I see a chance to redeem myself. “You’re not too old. I was two years older than you when I left this country and started over.” But I can already hear my wife’s admonishments about talking about myself. According to her, all my advice to Lenny boils down to “how you’re a something and he’s a nothing.” I suspect some of this is the influence of our daughter, Masha, a champion of Freudian analysis, who likes to say that my upbringing by a single, psychologically “damaged” mother has made me “second-generation dysfunctional.”
“Look,” I say, “you’ve been here—what—nine years? I happen to know that every seven years a man is released from all his obligations. He can wipe his hands, walk away, start clean. Take a look in the Torah if you don’t believe me. It’s called the Sabbatical Year.”
He stares at me like I’ve lost my mind. “Since when have you been cracking the Torah?”
I smile. “You don’t have to decide right now. Just—consider it.” I get up, beckoned by the men’s room, and leave Lenny to do just that.
When I get to the toilets, I find my entry blocked by a tiny babushka with a short-handled broom. I step right. So does she. I make a move to the left, but she’s one step ahead of me, serenely determined not to let me pass. She flashes me an apologetic gold-toothed grin and points to the women’s room. I decide I’d rather hold it in. I turn around and rejoin Lenny at the table.
We eat in silence for a while, the GMAT books between us like the Berlin Wall. Finally, he says, “What the hell is going on over there?” I look up. One of the stooges who’d dragged Sava to the men’s room is back. His hand seems to be bleeding. He plucks a cloth napkin from the table, wraps it tourniquet-style around his meaty palm, and upends half a bottle of vodka on the wound. Then, like nothing, he sits back down with the others and resumes drinking. The gentleman in lavender tosses some bills into the general chaos of the table and within a minute the rest of them take their cue and are heading for the door. I figure it’s as good a time as any to revisit the little boy’s room. To my relief, the babushka isn’t standing guard anymore. But when I swing open the door she’s right there, perched on a footstool and sponging the mirrors above the sinks. A clean arc of crimson spatter covers both of our reflections. I shut myself in the stall. From the neighboring stall issue retching sounds, punctuated by almost prim gasps of strangled respiration. As I leave I give a captain’s salute to the babushka sponging blood off the tiles.

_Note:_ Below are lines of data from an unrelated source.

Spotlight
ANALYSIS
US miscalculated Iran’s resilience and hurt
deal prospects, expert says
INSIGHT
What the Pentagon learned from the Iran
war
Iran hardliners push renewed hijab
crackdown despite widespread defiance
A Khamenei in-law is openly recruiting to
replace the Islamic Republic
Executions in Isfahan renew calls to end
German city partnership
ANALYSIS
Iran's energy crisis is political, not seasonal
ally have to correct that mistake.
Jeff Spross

“All right, I’ll take the books,” he says when I come back. “If you promise to stop bugging me about coming home.”
“I have my orders, Lenny.”
He slides them back to me.
“Please, just keep them. I can’t take them back to your mother.”

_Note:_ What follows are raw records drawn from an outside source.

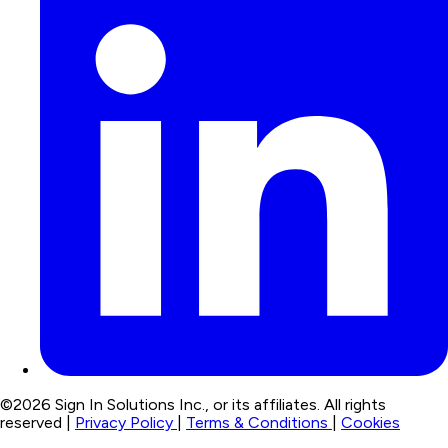
©2026 Sign In Solutions Inc., or its affiliates. All rights
reserved |
Privacy Policy
|
Terms & Conditions
|
Cookies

He shakes his head. And then, as if on cue, drunken Sava is back. From the men’s room he weaves his way between the empty tables like a passenger swaying in the aisle of a train. His misbuttoned shirt is covered with unspeakable stains. A cloud of panicked disappointment steals over his face as he realizes his friends have all left him. Lenny and I trade glances as bruised, bloodied Sava staggers out through the glass doors, then pauses to look left and right, searching in vain for his friends and tormentors.
A grin opens up in Lenny’s face. “Velkom home, Dad!” he says, opening his arms ceremoniously. “Velkom home.”